Lesson 2 : Never give up

No, that’s not a John Cena quote.

When Ric Flair debuted as a pro wrestler in the American Wrestling Alliance in 1972, he was fresh off an athletic career at the University of Minnesota in football, wrestling and track. Young man Ric was far different from the styling and profiling wrestling icon the world would eventually come to recognize. In his early days, Flair was a mastodon of a man who weighed-in at nearly 300 pounds and styled himself a brawler. Somehow tragedy would change all of that.

A young Ric Flair circa 1972 (via AWA archives)

On October 4, 1975, Ric Flair was on-board an airplane that flew from Charlotte to Wilmington, North Carolina along with four fellow wrestlers and two promoters. Reports indicate that the plane crashed as a result of the engine running out of fuel mid-flight, resulting in the death of its pilot and paralyzing a wrestler, Johnny Valentine. At 26-years of age, the crash left Ric Flair’s back broken in three places, and doctors predicted that he would never wrestle again.

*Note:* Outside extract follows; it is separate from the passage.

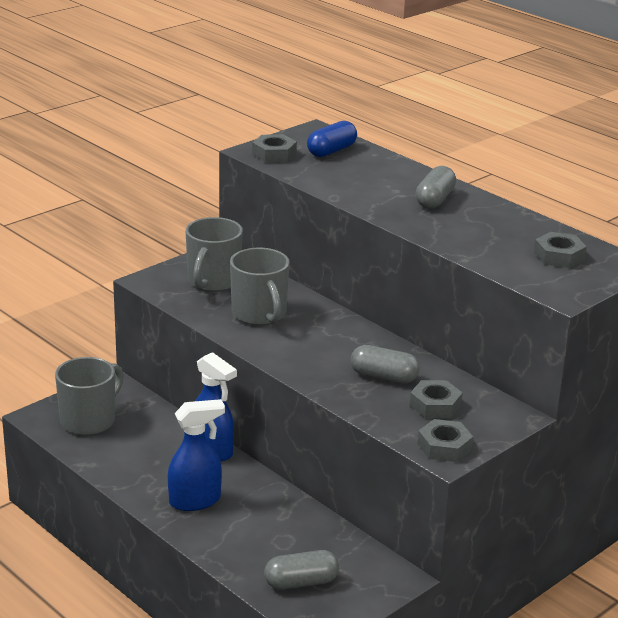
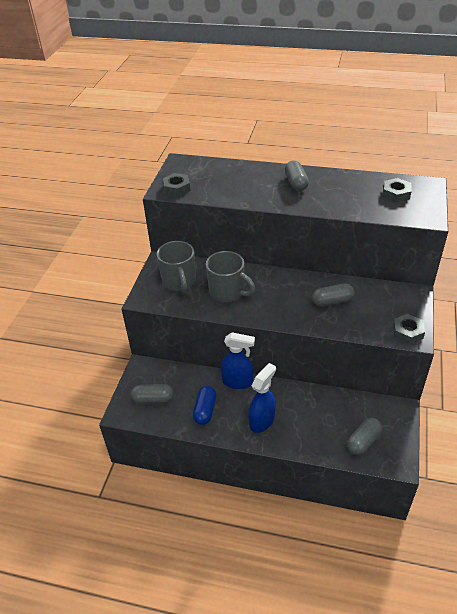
camera: 30 degrees left, 15 degrees up
grey mug [55,357,124,435] -> grey capsule [131,384,173,404]
blue capsule [307,121,357,157] -> blue capsule moved to [193,386,216,425]
grey nut [409,380,463,418] -> none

Had Ric Flair accepted the medical prognosis he would certainly have chosen a different path in life. Instead, he went through torturous physical rehabilitation to get his career back on its tracks. Flair was able to return to the ring just three months after the crash. Even though the incident altered him physically and forced him to adapt his in-ring style, Ric Flair never gave up. Through resilience and determination, Ric Flair would eventually fulfill his destiny in becoming one of the greatest wrestlers of all-time.